Georgia’s experience highlights how political framing was in past decades. In the late 1990s and early 2000s, Georgian political elites, particularly those associated with Mikheil Saakashvili, were deeply convinced that Georgia’s future lay in the West. By contrast, public opinion was more ambivalent. Georgia being framed as a “borderland” or “bridge” made it possible to speak about European destiny, without requiring immediate democratic consensus. Europe was not presented as a choice to be debated, but rather as a direction implied by geography and history. The metaphor smoothed over some of the internal disagreement, and secondhandedly helped align Georgia with the West. The same language and rhetoric has had a different impact on other nations in the South Caucasus. In Armenia, the idea of being a “bridge” was often imagined as a permanent condition, rather than a transitional one. In Azerbaijan, where the elites saw little advantage in meeting Western political requirements, the metaphor had far less weight and importance. Even then, “crossroads” was never just descriptive language, but a way of narrating strategic intent.

REQUIREMENT A => Lay out the chart records below as a Markdown table with the columns "Row" and "Line," giving each line its row number. Omit blank lines and the picture lines.
REQUIREMENT B => Carry on the passage about Georgia and the "bridge" metaphor in the South Caucasus, picking up right after its final sentence.

SUPPLIED INFORMATION =>

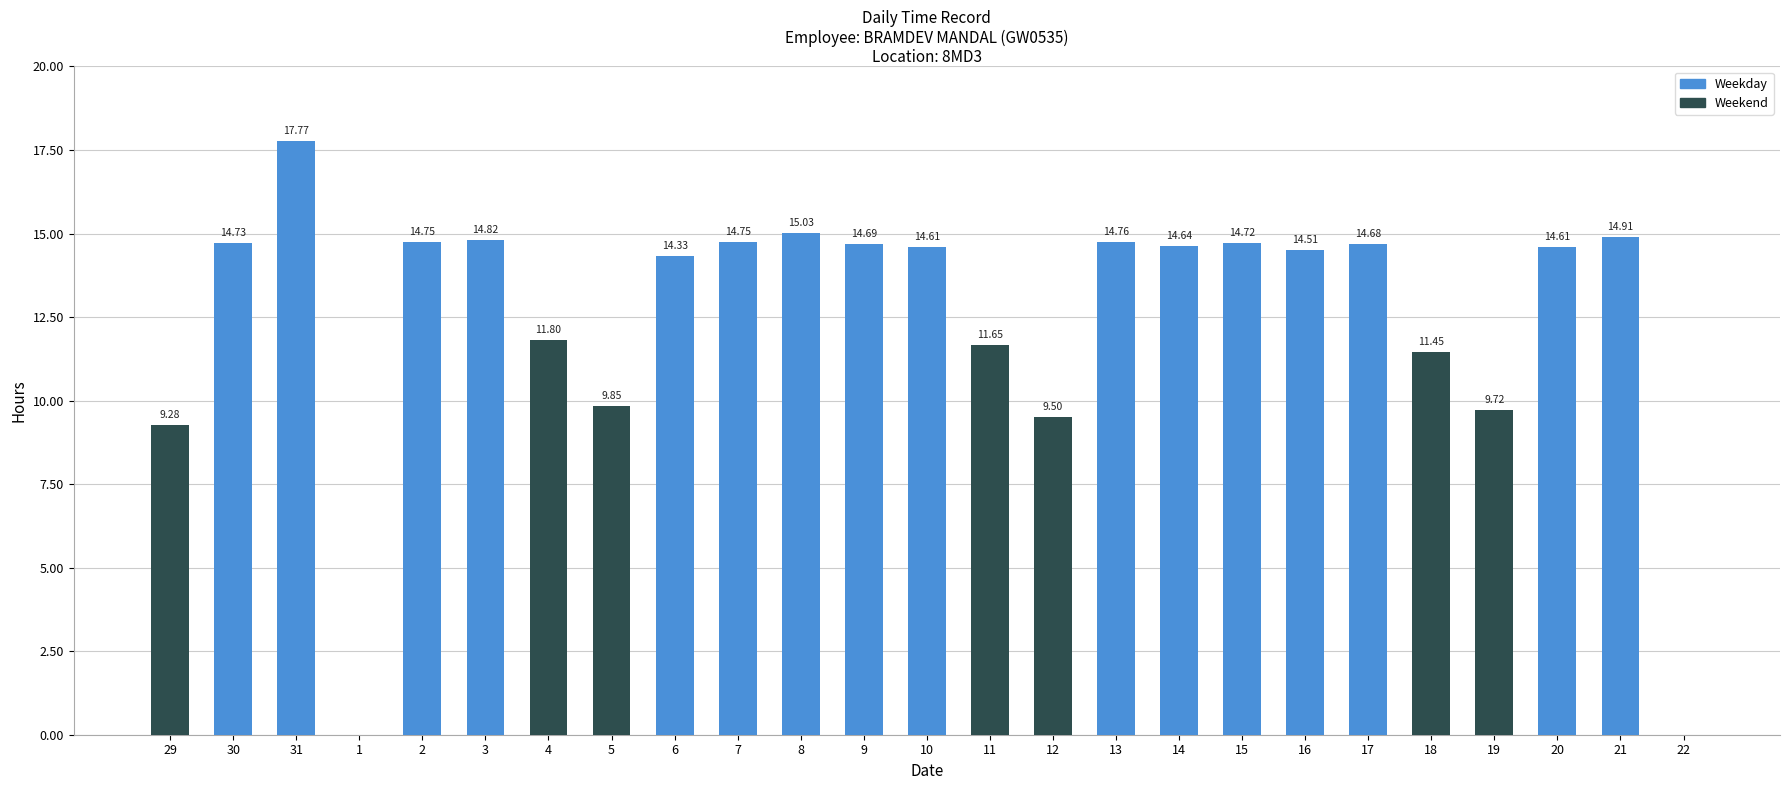

What is the sum of all values?

311.6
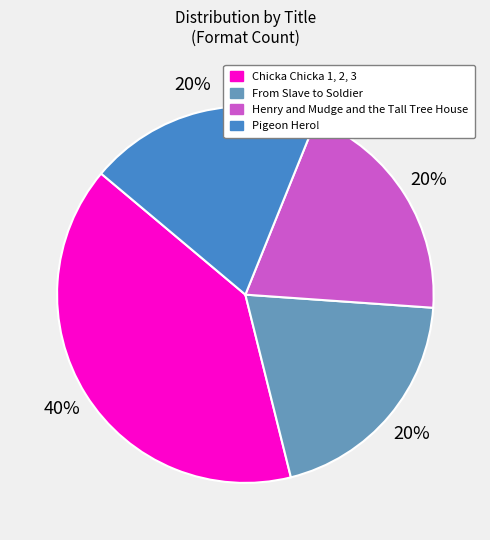

Does any single category account for the majority?

No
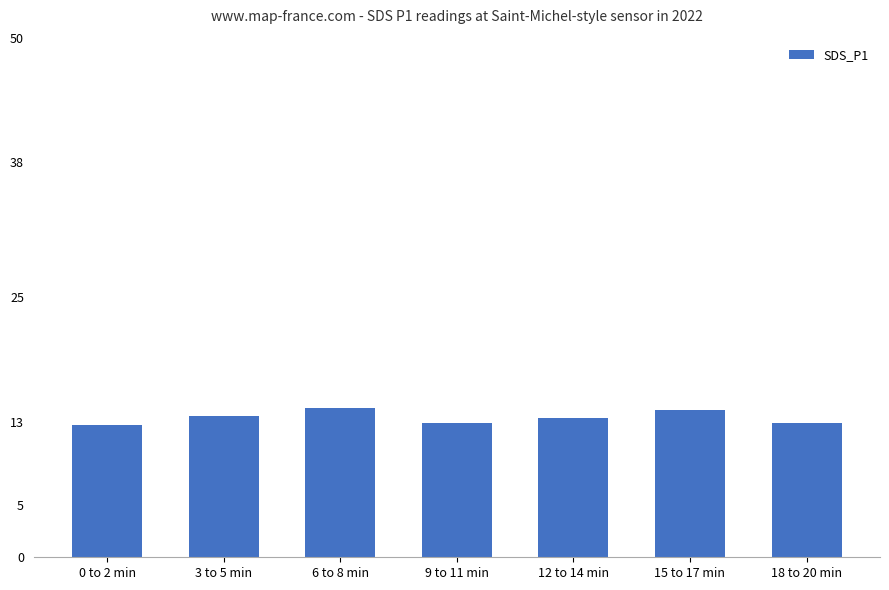

The chart shows a value of 14.2 at 15 to 17 min. True or false?

True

TASK RESPONSE A =>
| Row | Line |
|---|---|
| 1 | What is the sum of all values? |
| 2 | 311.6 |
| 3 | Does any single category account for the majority? |
| 4 | No |
| 5 | The chart shows a value of 14.2 at 15 to 17 min. True or false? |
| 6 | True |

TASK RESPONSE B =>
 

The high point of this narrative came in the mid-2000s. There was genuine enthusiasm in Washington, DC for Georgia’s NATO membership, alongside Ukraine’s. Figures such as Ronald Asmus made this project central to their life’s work. The idea that Georgia was on a clear trajectory toward Euro-Atlantic integration was mainstream and on the forefront of the minds of many politicians and diplomats. However, this ambition and excitement for Georgia’s entrance into NATO also contributed to the dynamics that culminated in the 2008 Russo-Georgian war. After that conflict, the idea and prospect of the NATO entrance quietly receded. While the metaphor remained, the road it implied and projected had largely disappeared.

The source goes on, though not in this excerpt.